3.2. Competitive Binding Assays in HEK-RXFP1 and HEK-7BP Cells

Human embryonic kidney (HEK-293T) cells stably transfected with RXFP1 were cultured in RPMI 1640 medium supplemented with 10% fetal calf serum, 100 μg mL⁻¹ penicillin, 100 μg mL⁻¹ streptomycin, and 2 mM of l-glutamine and plated into 96-well plates pre-coated with poly-l-lysine for whole-cell binding assays (Merck, Darmstadt, Germany). Competition binding experiments using Eu³⁺-labeled H2 relaxin in the absence or presence of increasing concentrations of unlabeled H2 relaxin B-chain derivatives were conducted as previously described [13]. All data are presented as the mean ± S.E.M. of the % specific binding of triplicate wells, repeated in at least three separate experiments, and curves were fitted using one-site binding curves in GraphPad Prism 9 (GraphPad Inc., San Diego, CA, USA).
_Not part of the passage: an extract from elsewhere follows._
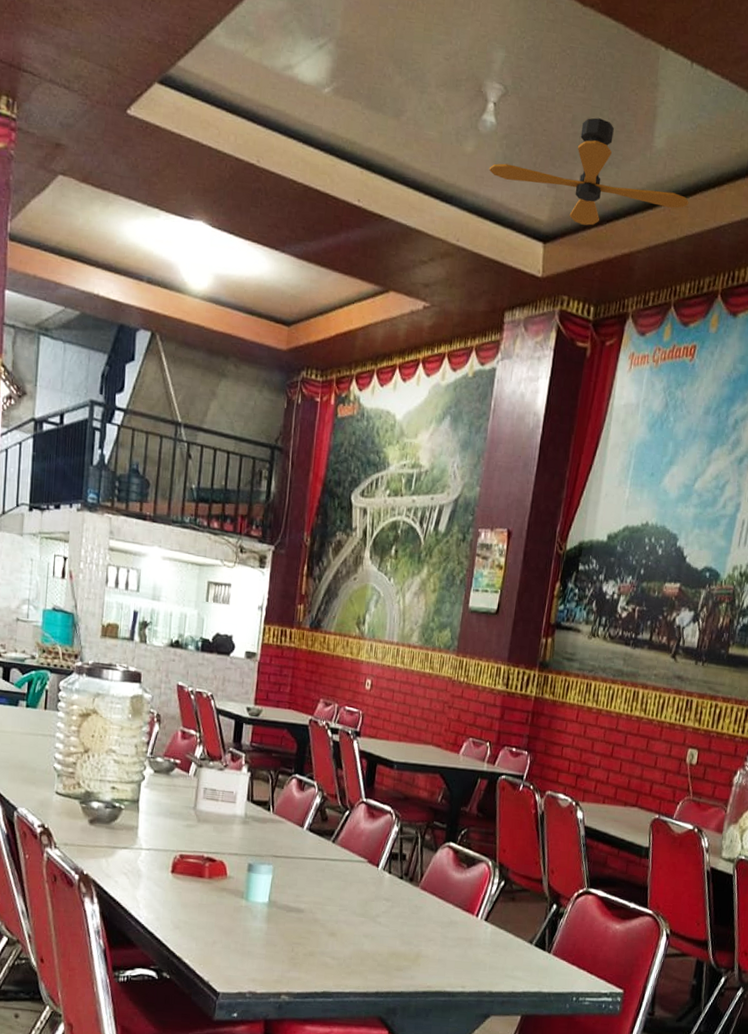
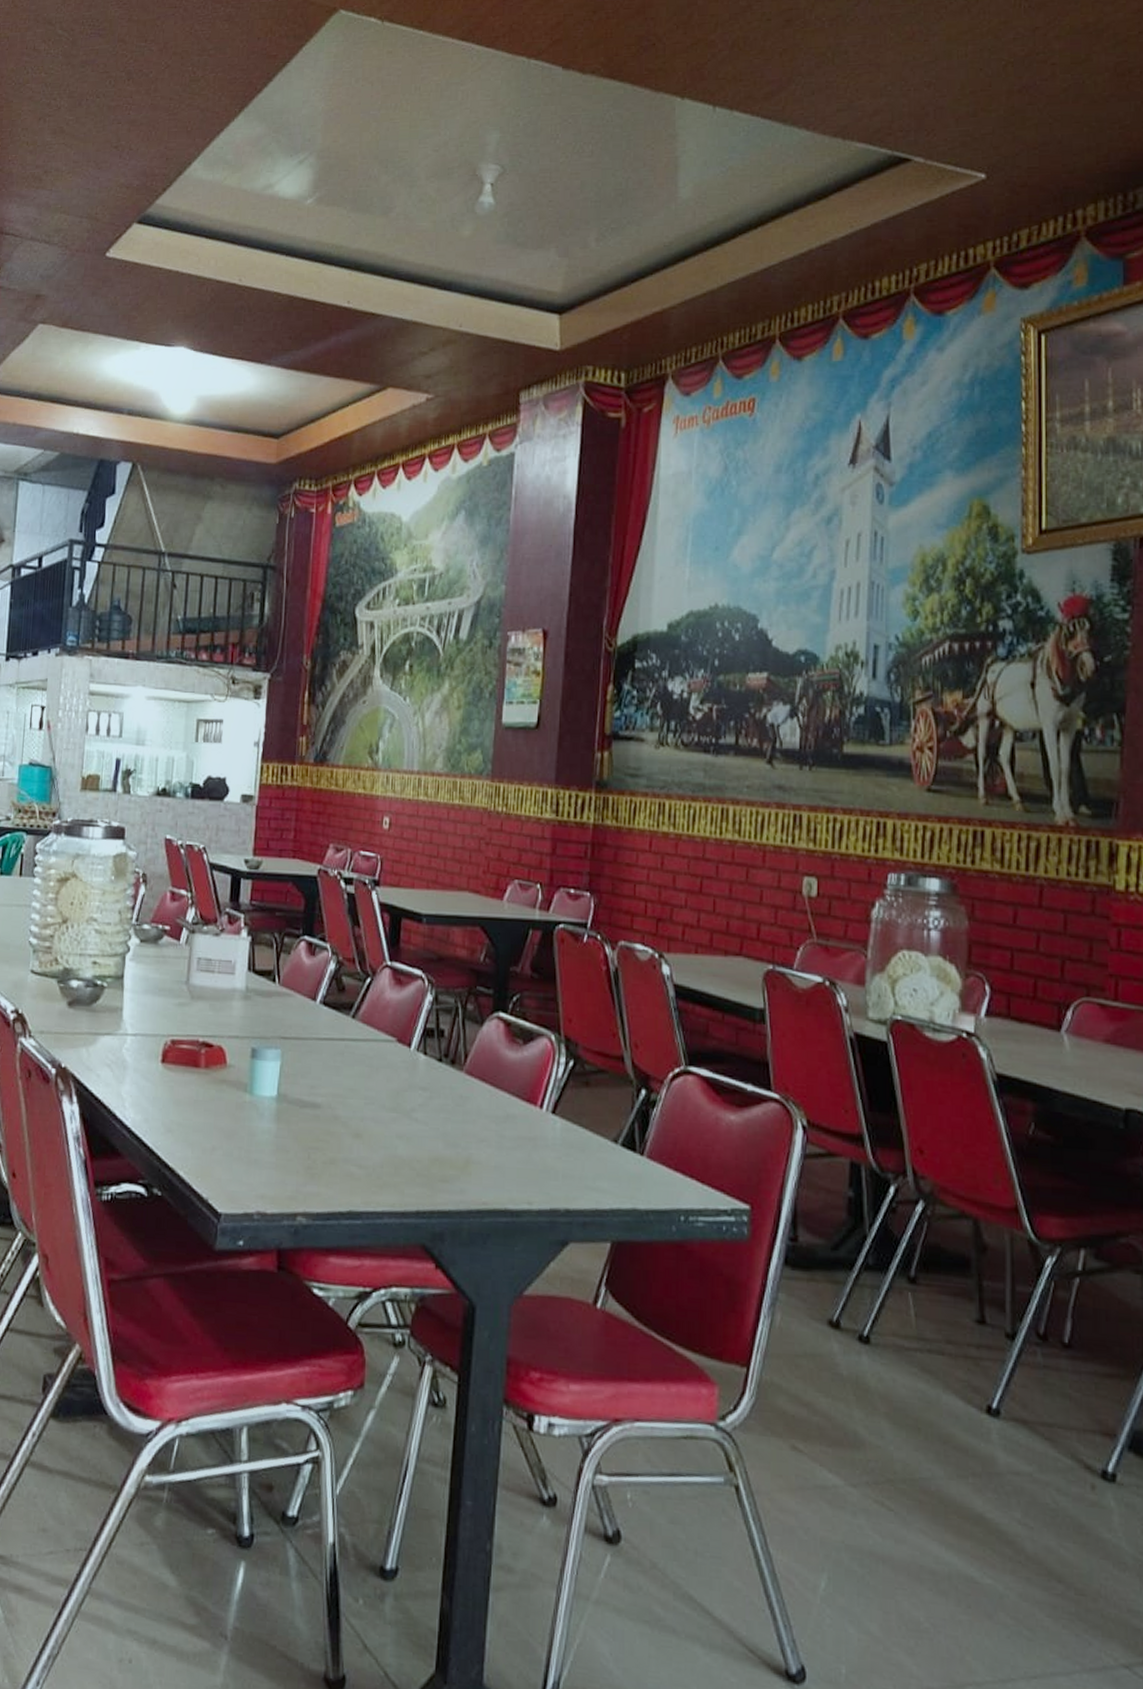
ceiling fan: present [488,117,689,226] -> none [490,179,728,289]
Statistical differences in pKi values were analyzed using a one-way analysis of variance with uncorrected Fisher’s least significant difference (LSD) post hoc analysis in Graphpad Prism 9.
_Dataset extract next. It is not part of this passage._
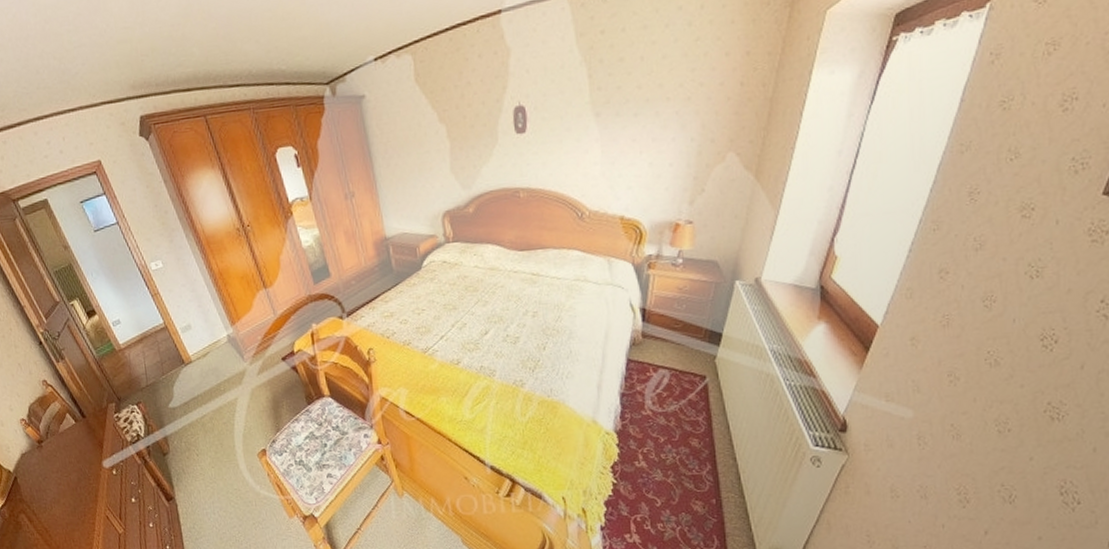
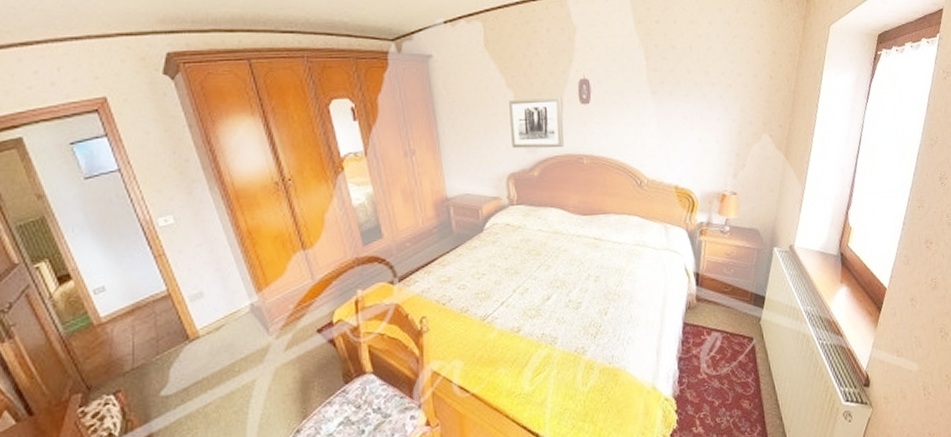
wall art: none [442,127,499,186] -> present [509,96,564,149]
3.3. cAMP Activity Assays in HEK-RXFP1 Cells

The ability of peptide analogs to activate cAMP in HEK-RXFP1 cells stably transfected with a pCRE β-gal reporter gene construct was tested as described in detail previously [13]. Cells were stimulated with increasing concentrations of peptide analogs in parallel to H2 relaxin (positive) or media (negative) controls, then incubated at 37 °C for 6 h, after which the media were aspirated, and the cells were frozen at −80 °C overnight. The following day, cAMP-driven β-gal expression was determined in cell lysates as described [32]. Experiments were performed in triplicate at least 3 times, and data were fitted to a four-parameter sigmoidal dose–response curve using GraphPad Prism 9 to determine ligand potency (pEC50).
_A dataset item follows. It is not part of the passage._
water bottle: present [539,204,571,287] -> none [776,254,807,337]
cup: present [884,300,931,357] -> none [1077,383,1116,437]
3.4. Circular Dichroism Assay

The peptide secondary structure was estimated using CD spectroscopy [33]. Peptides were assessed at 50 µM in aqueous solutions (100 mM NaF, 10 mM KH₂PO₄, and pH 7.5) and a 50% trifluroethanolamine (TFE) solution with the same salts as the aqueous solution (Merck, Darmstadt, Germany). CD spectra were collected from 3 scans at 1 nM intervals between 190 nm and 260 nm using a Jasco J-815 circular dichroism spectropolarimeter (JASCO, Toyko, Japan). Blanks were subtracted and samples were normalized at 260 nm before the mean residual ellipticity (θ) was calculated using the formula: θ = mdeg/(c, I, Nres), where mdeg is the CD output as described above in millidegrees, c is the molar concentration of the peptide, l is the light path length in mm through the sample, and Nres is the number of residues. The percentage of helical residues on average was calculated using the formula Ha = (q222 nm-qC)/(qN222 nm-qC),where q222 nm is the lowest value between 218 and 222 nm, qC = 2220 − 53 T, and qN222 nm = (−44,000 + 250 T)(1 − k/Nres) with T in _C and k = 3.0 [34].

4. Conclusions

In our investigations, we have found that our previous single-chain H2 relaxin analog, B7-33, cannot be further reduced without negatively affecting the RXFP1/7BP binding affinity, as determined in our HEK-7BP binding assay. B9-31, or another truncated analog, better serves our interest in developing potential therapeutic peptides as the reduced size is intrinsically better suited to stabilization efforts. The finding that Aib incorporation reduced helical propensity was unexpected, suggesting that sites of incorporation are important to determine the effect on the helicity of Aib residues. Further, the data presented here and elsewhere [30], that rigid stapling strategies are not suitable for single-chain H2 relaxin analogs, suggest that more flexible stapling strategies should be explored in the future.